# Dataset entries
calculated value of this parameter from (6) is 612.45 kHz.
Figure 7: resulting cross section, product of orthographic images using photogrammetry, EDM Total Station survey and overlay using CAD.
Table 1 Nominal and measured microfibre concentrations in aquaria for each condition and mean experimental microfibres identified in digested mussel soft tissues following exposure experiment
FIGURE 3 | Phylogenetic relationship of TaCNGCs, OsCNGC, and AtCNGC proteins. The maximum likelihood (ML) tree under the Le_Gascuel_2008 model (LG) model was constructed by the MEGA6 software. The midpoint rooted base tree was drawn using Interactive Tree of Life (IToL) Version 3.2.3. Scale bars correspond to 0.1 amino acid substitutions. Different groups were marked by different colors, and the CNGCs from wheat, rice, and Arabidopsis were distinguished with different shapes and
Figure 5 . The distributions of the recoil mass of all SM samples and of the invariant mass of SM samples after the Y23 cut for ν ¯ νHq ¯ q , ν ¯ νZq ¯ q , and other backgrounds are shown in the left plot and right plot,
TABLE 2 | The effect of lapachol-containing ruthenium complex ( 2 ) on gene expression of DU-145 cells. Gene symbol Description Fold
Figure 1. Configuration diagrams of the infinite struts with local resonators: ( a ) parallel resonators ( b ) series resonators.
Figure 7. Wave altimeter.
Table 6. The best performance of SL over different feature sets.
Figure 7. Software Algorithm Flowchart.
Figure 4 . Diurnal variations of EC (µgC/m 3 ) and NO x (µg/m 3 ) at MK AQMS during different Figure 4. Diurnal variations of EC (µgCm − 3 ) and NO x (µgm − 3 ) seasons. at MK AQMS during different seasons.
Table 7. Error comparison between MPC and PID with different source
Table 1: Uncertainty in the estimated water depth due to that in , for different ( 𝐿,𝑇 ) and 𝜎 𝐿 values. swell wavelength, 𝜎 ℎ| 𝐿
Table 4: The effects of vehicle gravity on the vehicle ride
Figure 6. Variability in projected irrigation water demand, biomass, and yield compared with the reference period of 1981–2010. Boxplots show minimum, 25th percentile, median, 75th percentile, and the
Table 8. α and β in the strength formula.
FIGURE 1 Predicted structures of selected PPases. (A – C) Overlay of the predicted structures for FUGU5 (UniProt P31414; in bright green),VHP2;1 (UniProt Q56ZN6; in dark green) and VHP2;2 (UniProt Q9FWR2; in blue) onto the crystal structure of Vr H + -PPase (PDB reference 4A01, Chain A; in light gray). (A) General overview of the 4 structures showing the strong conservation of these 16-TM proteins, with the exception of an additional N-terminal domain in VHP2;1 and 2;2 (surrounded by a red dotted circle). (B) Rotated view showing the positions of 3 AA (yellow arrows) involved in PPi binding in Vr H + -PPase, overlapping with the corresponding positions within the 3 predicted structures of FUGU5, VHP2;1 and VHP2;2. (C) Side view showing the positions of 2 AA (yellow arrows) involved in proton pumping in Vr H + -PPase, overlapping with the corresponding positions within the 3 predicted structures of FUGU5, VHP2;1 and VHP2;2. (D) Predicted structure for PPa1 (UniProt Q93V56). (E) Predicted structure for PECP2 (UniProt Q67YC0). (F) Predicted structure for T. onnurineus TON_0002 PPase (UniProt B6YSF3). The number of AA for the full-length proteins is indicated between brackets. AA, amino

# Problem to solve
With the line containing "Table 1 Nominal" as the last one, please set down exactly the lines of the records above from their very first line, and nothing more.

# Response to the exercise
calculated value of this parameter from (6) is 612.45 kHz.
Figure 7: resulting cross section, product of orthographic images using photogrammetry, EDM Total Station survey and overlay using CAD.
Table 1 Nominal and measured microfibre concentrations in aquaria for each condition and mean experimental microfibres identified in digested mussel soft tissues following exposure experiment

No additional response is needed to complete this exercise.